Saskatoon’s office, industrial remains competitive

Third quarter market highlights for Saskatoon


Retail rendering


ICR Commercial Real Estate has released their third quarter musings regarding the office, industrial and retail markets in Saskatoon. Oversupply and slow absorption lowered expectations over the previous quarter, but where does that leave us?


The sector does appear to have stabilized despite the influx of sublease product that entered the market in 2015. Vacancy for competitive downtown office space rose only slightly to 9.55 per cent while suburban went down to 11 per cent.

The numbers become skewed when the sublease product vacancy is added in.
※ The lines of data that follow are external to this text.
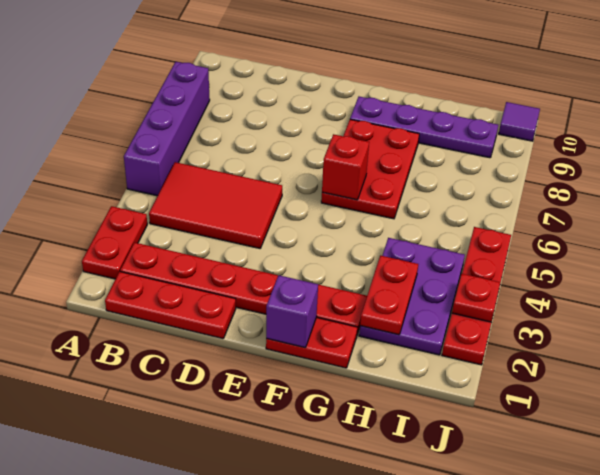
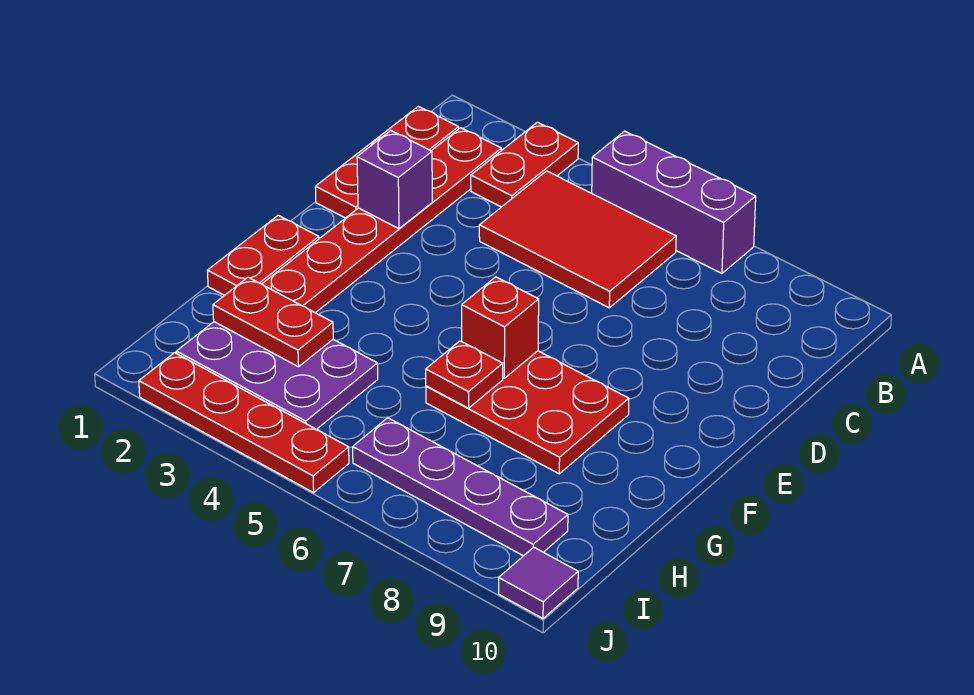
red 1x2 plate [82,206,147,279] -> red 1x2 plate turned to [471,122,578,207]
purple 1x4 brick [124,62,210,196] -> purple 1x3 brick [592,131,756,273]
red 2x3 tile [149,162,282,248] -> red 2x3 tile turned to [479,171,676,308]
purple 1x1 brick [266,275,318,348] -> purple 1x1 brick moved to [357,131,432,229]
purple 1x4 plate [350,97,498,158] -> purple 1x4 plate turned to [353,418,568,556]
red 1x1 plate [452,274,500,322] -> red 1x1 plate moved to [426,341,503,408]

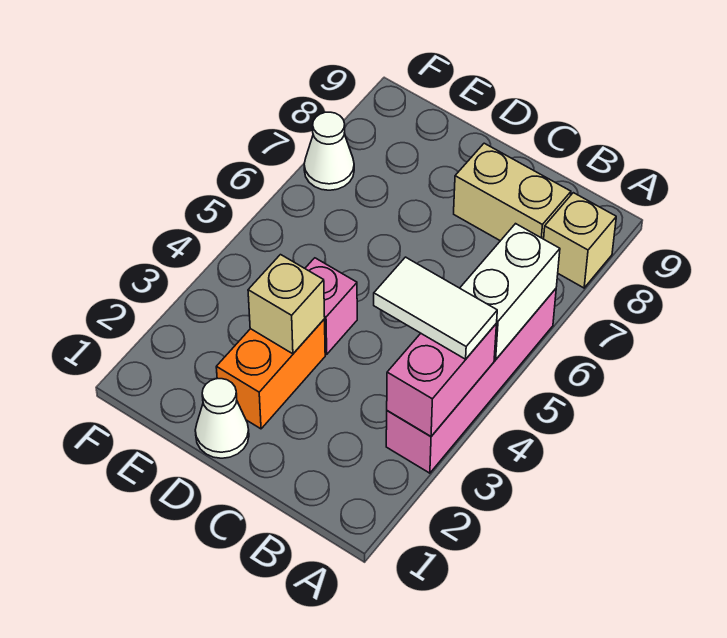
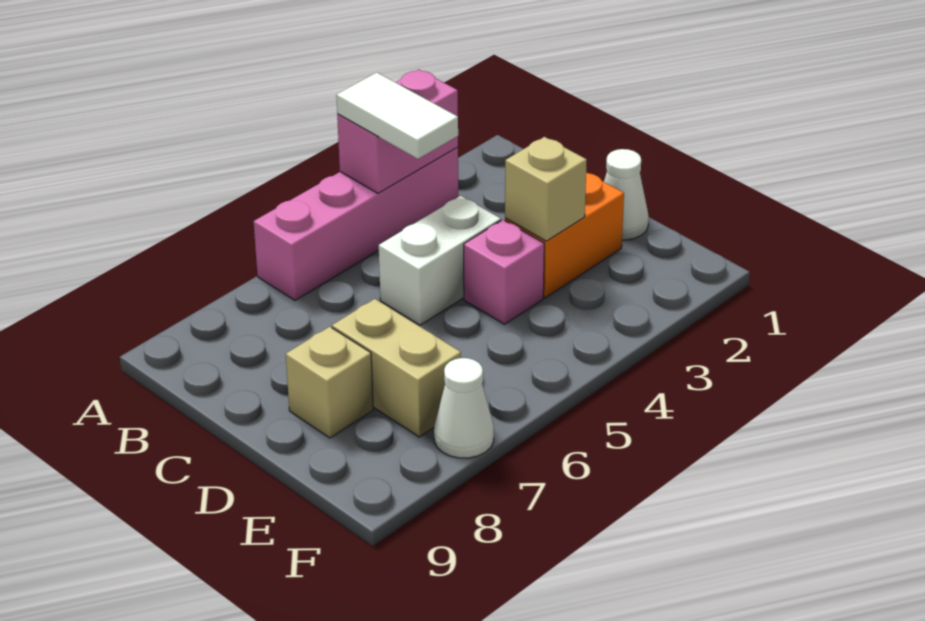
white 1x2 brick [460,224,560,360] -> white 1x2 brick moved to [379,196,501,325]
tan 1x1 brick [544,193,616,288] -> tan 1x1 brick moved to [286,327,373,438]
tan 1x2 brick [454,143,571,241] -> tan 1x2 brick moved to [332,299,461,437]

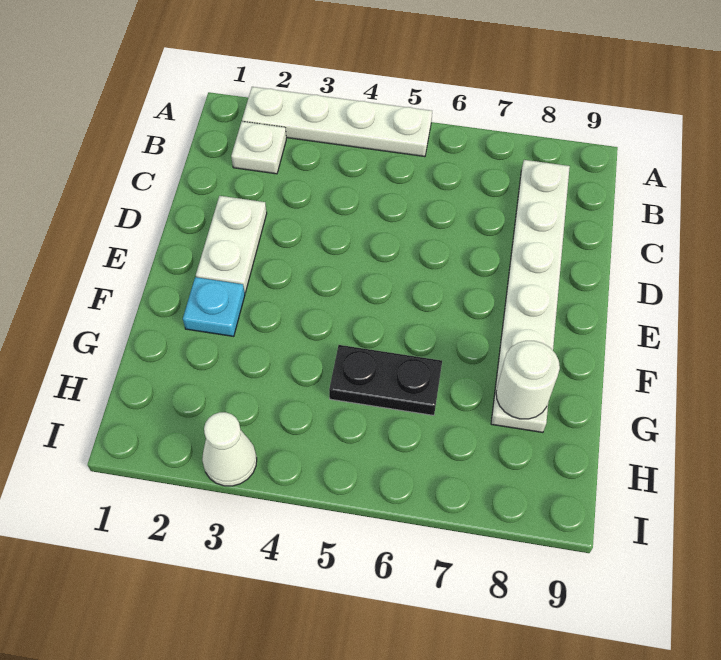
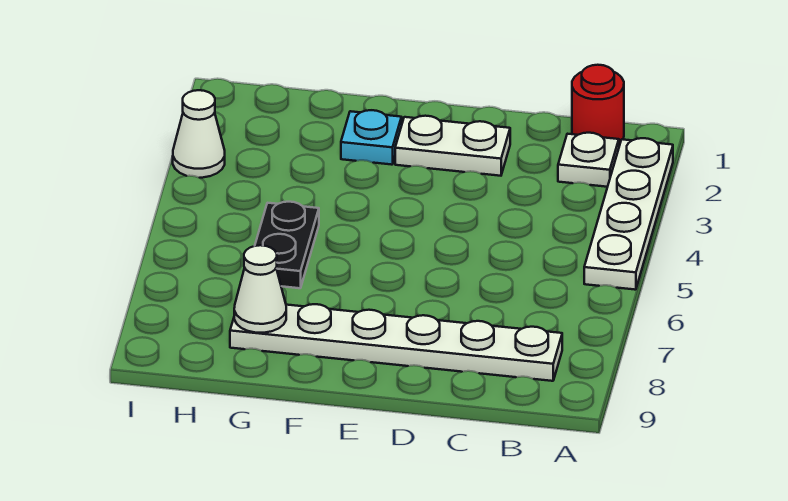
none -> red 1x1 round brick [572,65,624,145]
white 1x1 round brick [496,341,560,419] -> white 1x1 cone [234,245,286,333]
Describing this available vacancy, the numbers adjust to 12.6 for competitive downtown office and 12.4 for suburban inventory.
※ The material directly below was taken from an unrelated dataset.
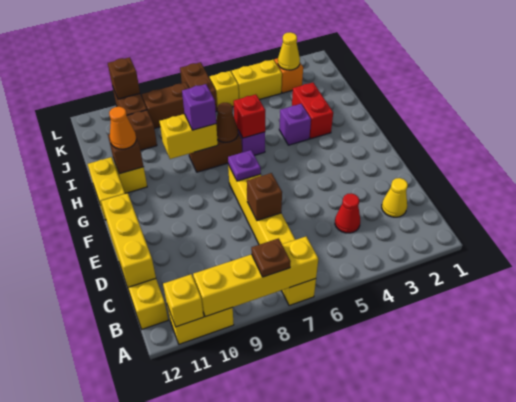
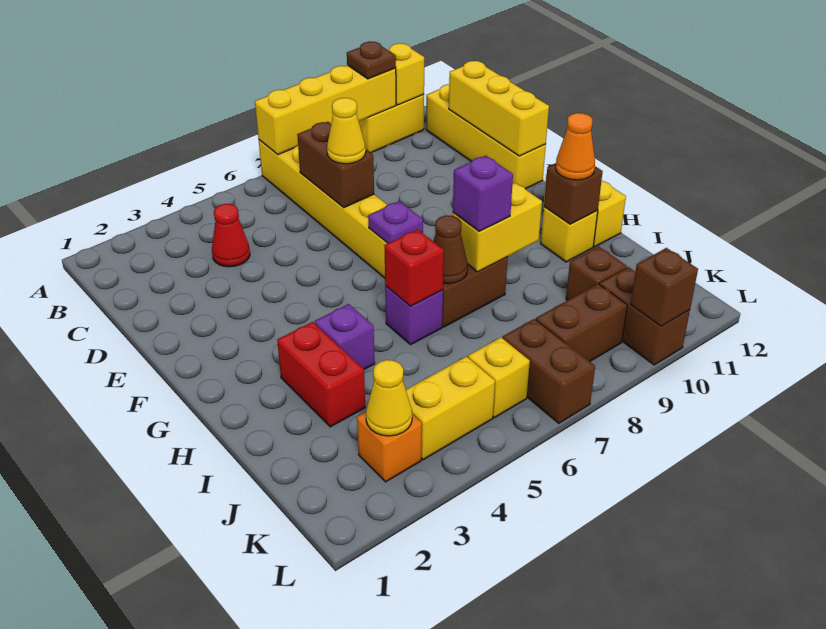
brown 1x1 plate [251,238,291,277] -> brown 1x1 plate moved to [347,42,396,79]
yellow 1x1 cone [382,178,408,217] -> yellow 1x1 cone moved to [327,98,366,164]
brown 1x1 brick [247,173,282,221] -> brown 1x2 brick [297,122,374,208]

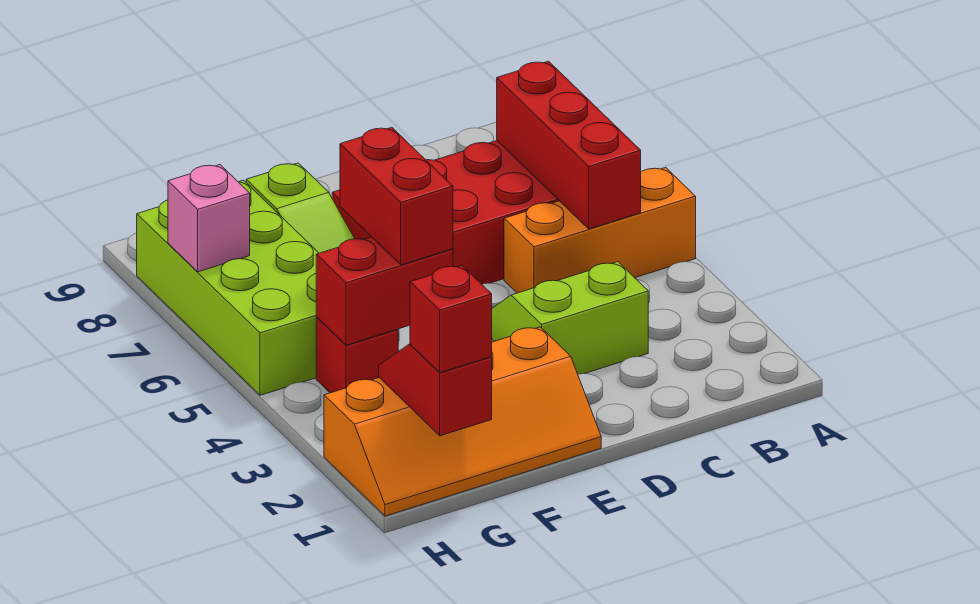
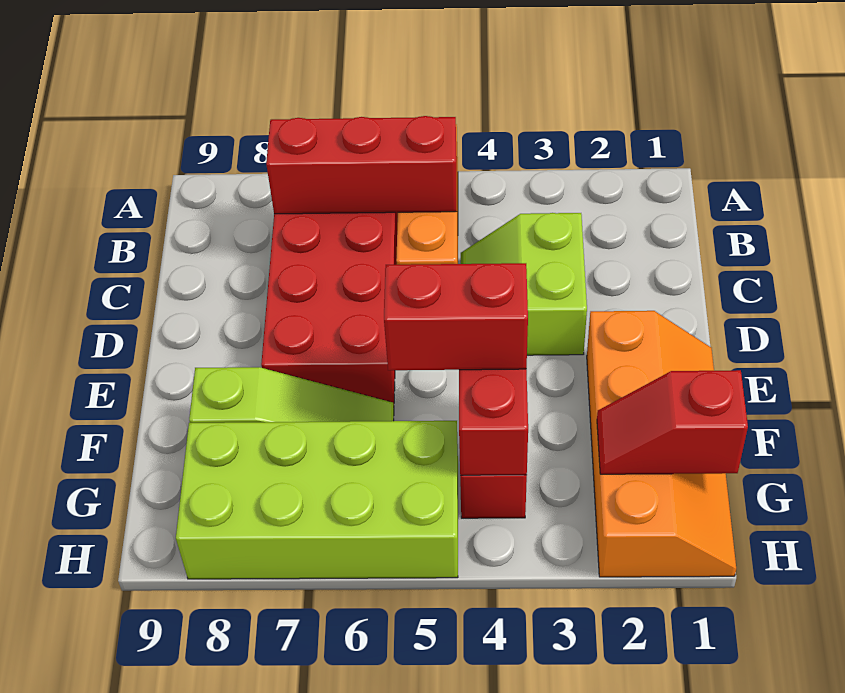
red 1x1 brick [410,265,492,373] -> none
pink 1x1 brick [168,165,250,272] -> none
Despite higher than usual vacancy, asking lease rates have not moved. There is limited inventory in Class “A” inventory which impacts positively on renewals in those properties.

The economic slowdown will continue to affect the office market. In order to solve long term vacancies, landlords will have to continue to explore tenant incentives to remain competitive.


Much like office, the industrial market saw only a slight increase in vacancy over the second quarter. The overall vacancy rate for industrial is estimated to be 8.3 per cent, according to ICR. The adjusted vacancy, which discounts vacant anomalies in the market, sits at 7.64 per cent.

Construction has slowed to a crawl with only a handful of construction permits being issued by the City of Saskatoon since this spring, and primarily for owner users. This bodes well for an industrial market suffering from oversupply of new product.

Although asking rates have plateaued for the time being, industrial landlords are finding ways to entice tenants similar to their office counterparts. Everyone is sharpening their pencil for the real deals that present themselves.


Although Saskatoon’s growth has slowed, GDP is still expected to grow by 1.8 per cent this year. Certainly not as exciting as the past six years but we’ll take it. And because we’re growing in this province, Saskatoon still holds considerable interest to retailers.

Retail businesses with no Saskatoon presence continue to look at our market while those that are here seek expansion options. Because of this continued pressure on available inventory, lease rates may keep pushing upward.

Vacancy decreased slightly to 3.05 per cent. This is a result of a positive absorption of nearly 205,730 SF this year to date.